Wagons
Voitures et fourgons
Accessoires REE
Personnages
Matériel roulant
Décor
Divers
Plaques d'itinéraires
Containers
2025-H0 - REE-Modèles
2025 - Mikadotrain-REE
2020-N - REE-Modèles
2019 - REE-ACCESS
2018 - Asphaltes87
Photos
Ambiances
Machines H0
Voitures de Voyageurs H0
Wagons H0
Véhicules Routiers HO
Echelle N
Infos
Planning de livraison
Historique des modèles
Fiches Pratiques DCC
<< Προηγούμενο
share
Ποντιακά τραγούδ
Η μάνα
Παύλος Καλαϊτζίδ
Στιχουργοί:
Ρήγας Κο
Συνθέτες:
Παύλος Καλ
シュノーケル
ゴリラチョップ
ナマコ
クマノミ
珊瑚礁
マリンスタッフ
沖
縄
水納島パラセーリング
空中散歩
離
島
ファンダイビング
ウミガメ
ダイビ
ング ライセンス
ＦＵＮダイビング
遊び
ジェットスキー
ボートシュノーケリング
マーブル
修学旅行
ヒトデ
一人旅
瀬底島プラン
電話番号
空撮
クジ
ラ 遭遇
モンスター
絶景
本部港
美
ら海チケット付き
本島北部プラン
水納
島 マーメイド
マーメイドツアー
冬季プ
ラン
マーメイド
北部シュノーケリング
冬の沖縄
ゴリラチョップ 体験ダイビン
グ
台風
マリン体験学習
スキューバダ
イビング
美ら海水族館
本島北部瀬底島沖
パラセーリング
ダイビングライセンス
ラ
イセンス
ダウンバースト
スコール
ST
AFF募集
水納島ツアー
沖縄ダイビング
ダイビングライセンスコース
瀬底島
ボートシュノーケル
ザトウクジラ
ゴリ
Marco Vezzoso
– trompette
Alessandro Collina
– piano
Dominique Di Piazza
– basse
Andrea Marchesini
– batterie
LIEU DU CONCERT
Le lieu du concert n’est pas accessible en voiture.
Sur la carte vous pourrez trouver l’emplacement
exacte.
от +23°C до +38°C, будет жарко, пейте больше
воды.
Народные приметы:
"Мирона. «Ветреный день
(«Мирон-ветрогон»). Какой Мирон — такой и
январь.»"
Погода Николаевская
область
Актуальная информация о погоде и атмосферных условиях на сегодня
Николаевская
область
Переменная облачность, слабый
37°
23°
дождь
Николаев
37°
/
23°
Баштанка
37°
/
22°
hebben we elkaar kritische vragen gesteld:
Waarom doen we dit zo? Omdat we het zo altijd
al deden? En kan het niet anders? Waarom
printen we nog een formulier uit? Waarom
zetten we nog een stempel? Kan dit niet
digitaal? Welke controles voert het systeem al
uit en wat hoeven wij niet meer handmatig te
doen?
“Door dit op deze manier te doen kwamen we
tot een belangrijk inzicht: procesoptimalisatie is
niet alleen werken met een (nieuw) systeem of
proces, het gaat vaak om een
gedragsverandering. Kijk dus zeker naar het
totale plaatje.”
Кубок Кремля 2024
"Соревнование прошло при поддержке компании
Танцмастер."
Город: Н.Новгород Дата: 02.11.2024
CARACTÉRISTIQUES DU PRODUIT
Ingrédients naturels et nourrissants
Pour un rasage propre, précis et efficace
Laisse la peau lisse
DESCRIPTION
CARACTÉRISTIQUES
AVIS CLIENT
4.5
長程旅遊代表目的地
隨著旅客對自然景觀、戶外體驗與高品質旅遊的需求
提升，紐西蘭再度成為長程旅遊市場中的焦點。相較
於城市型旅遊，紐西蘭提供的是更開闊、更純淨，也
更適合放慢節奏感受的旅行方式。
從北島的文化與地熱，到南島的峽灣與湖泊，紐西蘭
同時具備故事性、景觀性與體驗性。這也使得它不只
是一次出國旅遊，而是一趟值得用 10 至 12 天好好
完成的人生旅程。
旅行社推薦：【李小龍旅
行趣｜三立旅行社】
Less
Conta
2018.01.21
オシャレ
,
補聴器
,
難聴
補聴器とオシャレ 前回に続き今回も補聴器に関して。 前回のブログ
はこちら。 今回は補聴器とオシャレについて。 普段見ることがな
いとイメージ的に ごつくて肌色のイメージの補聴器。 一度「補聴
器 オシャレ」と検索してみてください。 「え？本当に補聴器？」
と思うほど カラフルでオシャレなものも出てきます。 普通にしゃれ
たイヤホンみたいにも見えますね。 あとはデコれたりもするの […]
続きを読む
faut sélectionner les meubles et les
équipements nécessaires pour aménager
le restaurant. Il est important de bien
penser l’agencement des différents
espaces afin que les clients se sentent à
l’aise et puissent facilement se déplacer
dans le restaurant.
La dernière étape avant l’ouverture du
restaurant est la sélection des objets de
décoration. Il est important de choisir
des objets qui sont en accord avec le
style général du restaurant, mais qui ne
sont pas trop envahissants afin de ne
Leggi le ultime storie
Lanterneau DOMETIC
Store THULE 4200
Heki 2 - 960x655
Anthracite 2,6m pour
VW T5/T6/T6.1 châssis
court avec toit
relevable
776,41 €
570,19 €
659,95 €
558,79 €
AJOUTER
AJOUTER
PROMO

### Requirement
Please pull out every line above that contains the string "avec". Letter case matters.

### Exercise answer
des objets qui sont en accord avec le
court avec toit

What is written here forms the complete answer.